Torres Novas, à sua escala e dimensão, viveu, obviamente, enquanto município que terá actualmente muito perto de 40 mil habitantes, todos estes fenómenos. Mas, não tendo sido tão castigada com os níveis de emigração verificados noutros pontos do país, acaba por também não se ver confrontada com uma chegada abrupta de imigrantes.
Torres Novas tem a particularidade, devidamente testemunhada e documentada, de nas décadas de 50 e 60 do século passado, ter acolhido milhares de trabalhadores oriundos de Ansião e Pombal, que vinham até ao concelho em busca de melhor vida, tentando trabalho nas fainas da apanha do figo, da azeitona e até a própria vindima. E por cá ficaram, constituíram família e deixaram descendentes. Eram os “barrões” ou os “botas”, como então, porventura depreciativamente, eram pelos torrejanos apelidados. Mas foi gente boa, trabalhadora e ordeira, que veio enriquecer o tecido social e laboral de Torres Novas, sendo, por isso mesmo, um micro fenómeno de migração interna. E, curiosamente, se hoje as famílias torrejanas têm laços directos ou indirectos à emigração da década de 60 e 70, ela é precisa e maioritariamente pela via dos seus “barrões”, pois aqueles dois concelhos quase se despejaram com o drama da diáspora. A tal “ida de assalto” para França, como então se dizia, ou, numa vertente mais política, para fugir à tropa e à guerra, Ansião e Pombal, como quase todos os concelhos de Portugal, viram partir para terras de França e Alemanha o melhor da sua essência: os seus filhos e, com eles, a esperança de um futuro mais alegre e risonho. Foram divididas famílias, muitas delas para sempre, em busca daquilo que Portugal não conseguia oferecer, mais concretamente o trabalho e, muitas vezes, a dignidade suficiente para viver e manter uma família. O tal Portugal que juntava aos erros de então, as consequências das políticas do passado.
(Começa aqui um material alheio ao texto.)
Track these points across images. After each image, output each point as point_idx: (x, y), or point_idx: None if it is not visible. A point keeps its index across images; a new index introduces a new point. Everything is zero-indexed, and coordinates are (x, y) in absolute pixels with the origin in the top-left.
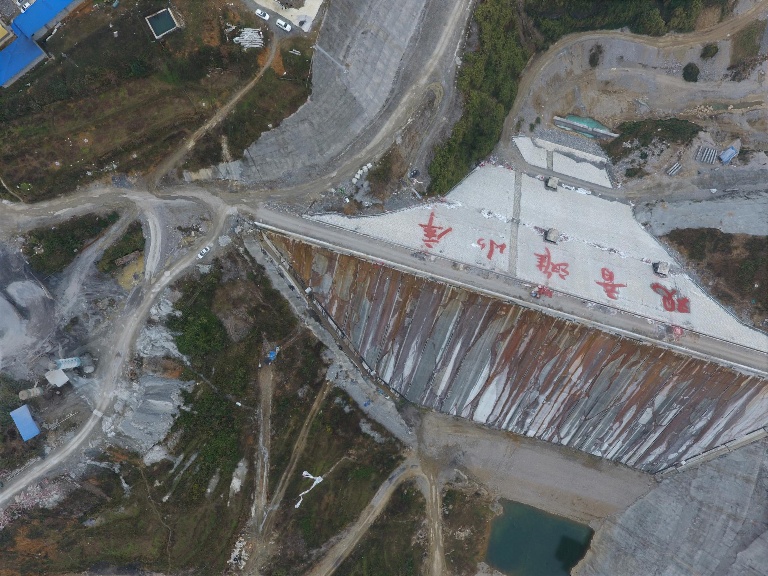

Parece-me importante falar destes pormenores, que também possuem alguma carga emotiva, porque verdadeira, pois só assim perceberemos o porquê de a Portugal ser actualmente reconhecida a melhor legislação do mundo em termos de acolhimento e integração de imigrantes. Sentimos na pele esse drama e no papel da lei o fizemos reflectir.
E ainda bem.
Fomos coerentes com as nossas experiências.